Однако следует англичанам отдать должное: такого рода писатели встречаются здесь редко. Большинство печатающихся книг предназначено для того, чтобы наставлять человеческие сердца или содействовать общественному благу. Самый скучный сочинитель с почтением рассуждает о добродетели, свободе и любви к ближнему, рассказывает свою правдивую повесть, не скупясь на добрые и разумные советы, предостерегает против рабства, мздоимства или укуса бешеной собаки и с самыми благими намерениями старается сделать так, чтобы его журнал и поучал, и развлекал. А вот французские борзописцы, которые не находят такого поощрения, куда белее вредны. Нежные сердца, томные глаза, Леонора, изнывающая от любви в тринадцать лет, исступленные восторги, тайное блаженство – вот скабрезное содержание их скабрезных записок. А если в Англии какой-нибудь любитель непристойностей позволит себе что-либо подобное, все его собратья по перу придут в неистовое возмущение, и от расплаты ему не уйти, даже прибегни он к могущественному покровительству.

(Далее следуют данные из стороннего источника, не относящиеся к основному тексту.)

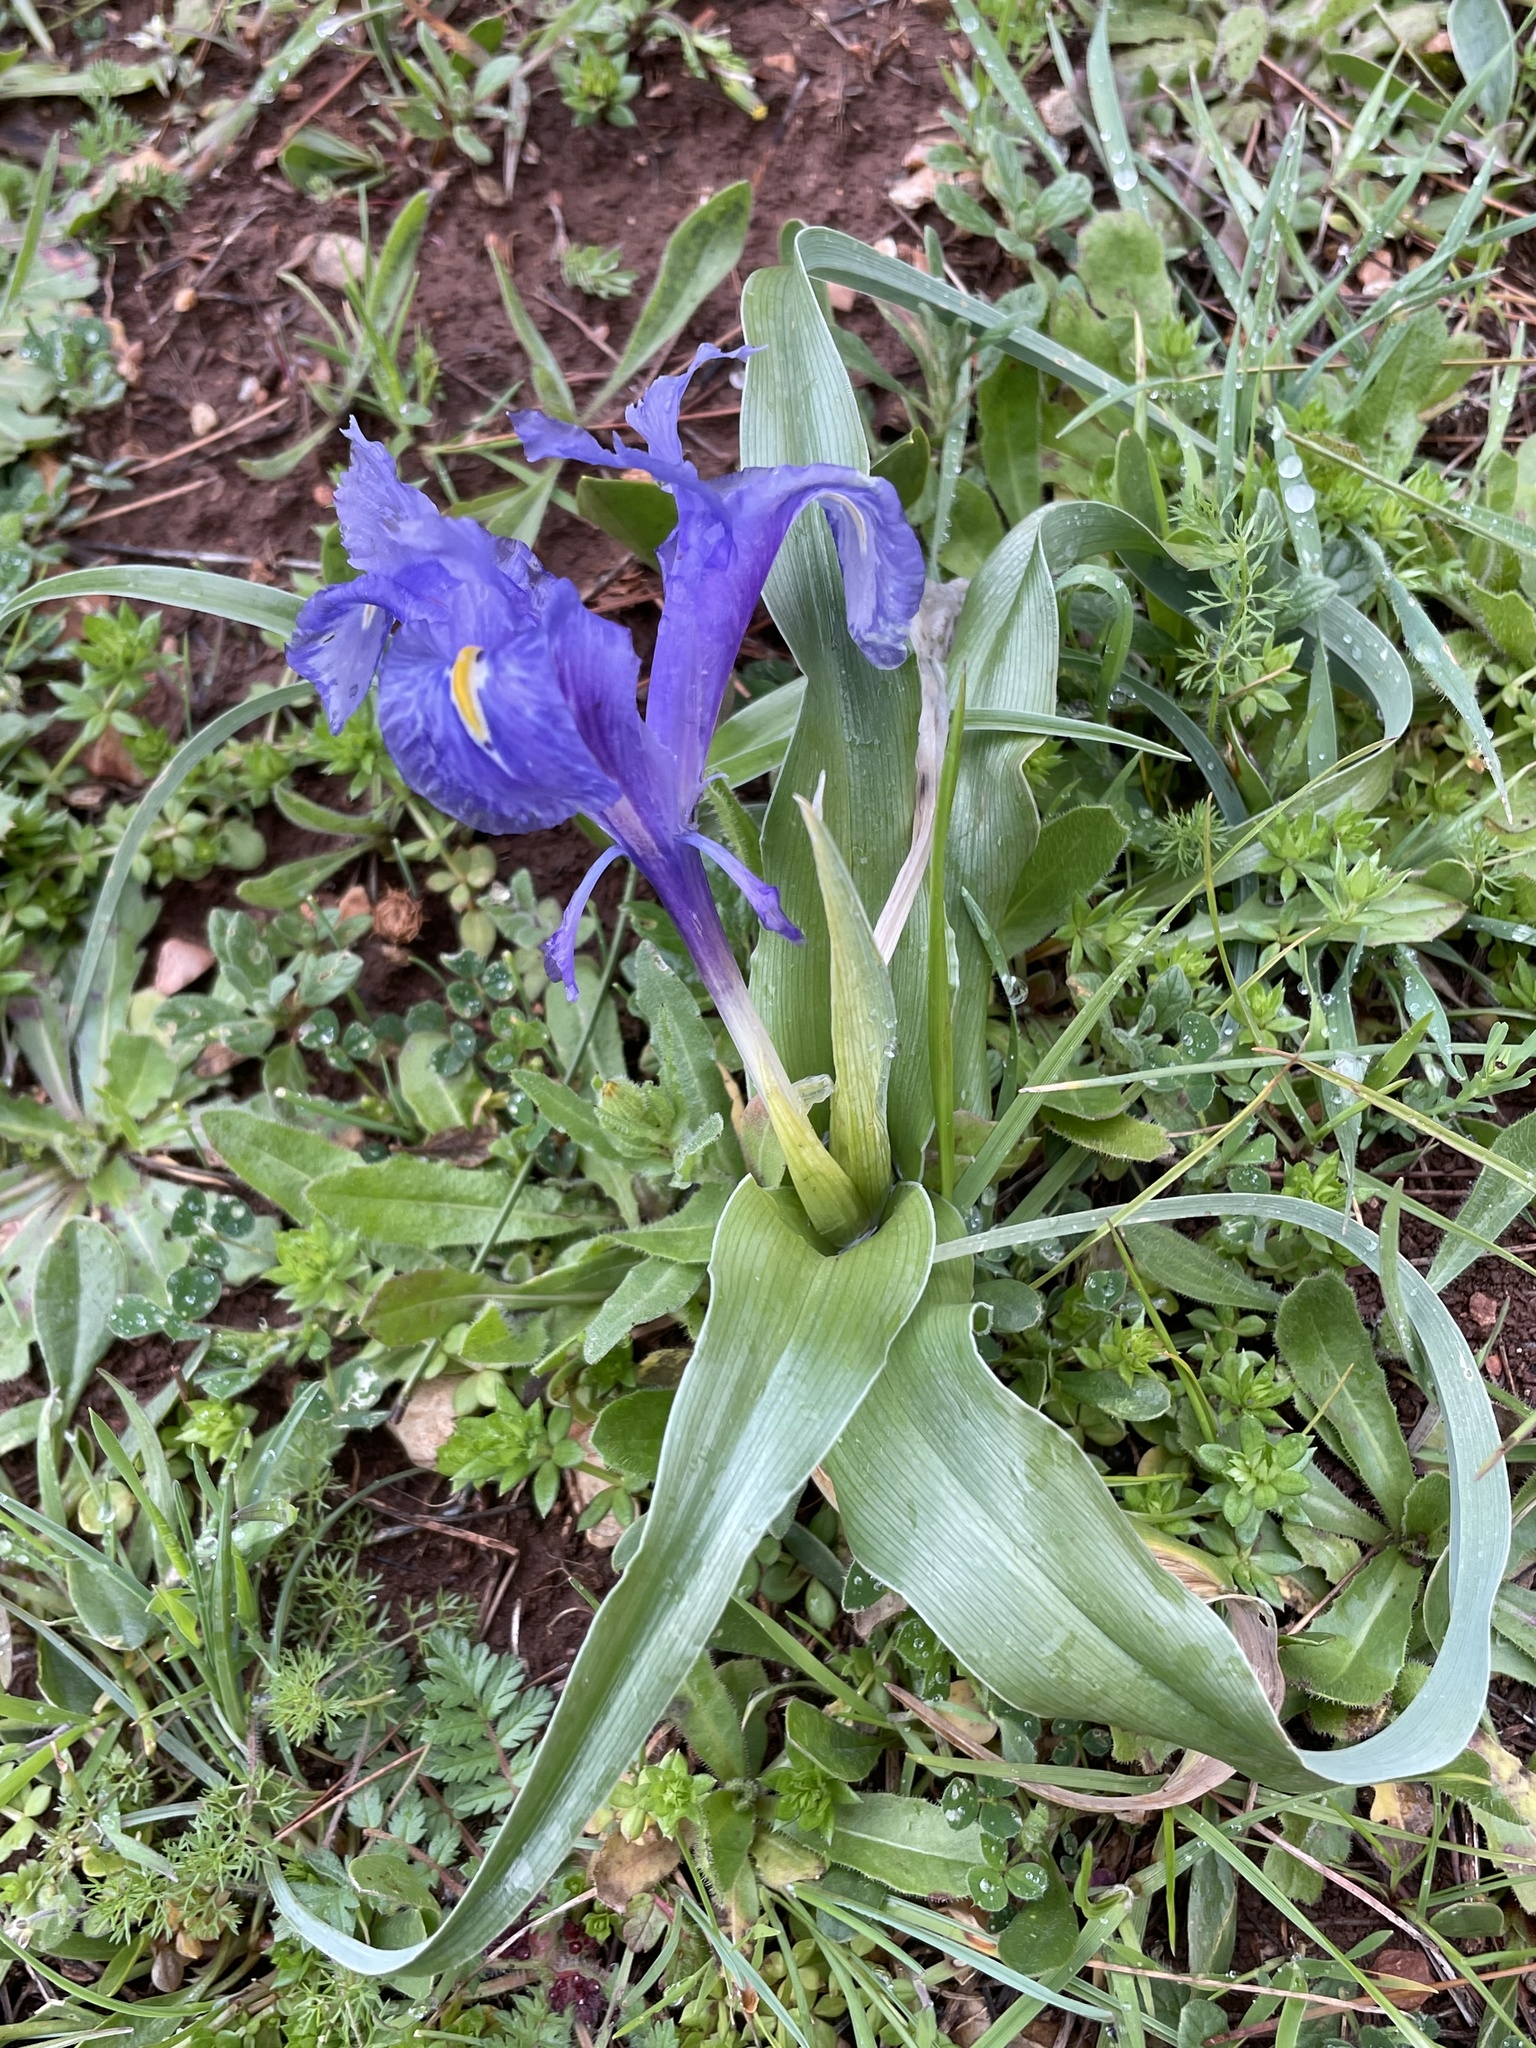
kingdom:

Вот так, друг мой, даже бездарные сочинители приносят известную пользу. Но есть и другие писатели, которых Природа одарила талантами щедрее прочих. Эти люди отличаются блеском ума и умением прекрасно выражать свои мысли. Это люди, отдающие всему человечеству те чувства, которые прочие приберегают для себя. Такие сочинители заслуживают того, чтобы страна, где им дано было увидеть свет, воздавала им самые высокие почести. Им принадлежит мое сердце, потому что им оно обязано любовью к людям.
Прощай!
Письмо LXXVI
[Грация предпочтительней красоты. Аллегория.]
Хингпу – к Лянь Чи Альтанчжи, через Москву.
Я все еще нахожусь в Терки, где получил деньги, присланные, чтобы выкупить меня из рабства. С каждым днем моя прекрасная спутница внушает мне все большее восхищение. Чем ближе я узнаю ее душу, тем пленительней она мне кажется. Она прелестна даже среди дочерей Черкесии.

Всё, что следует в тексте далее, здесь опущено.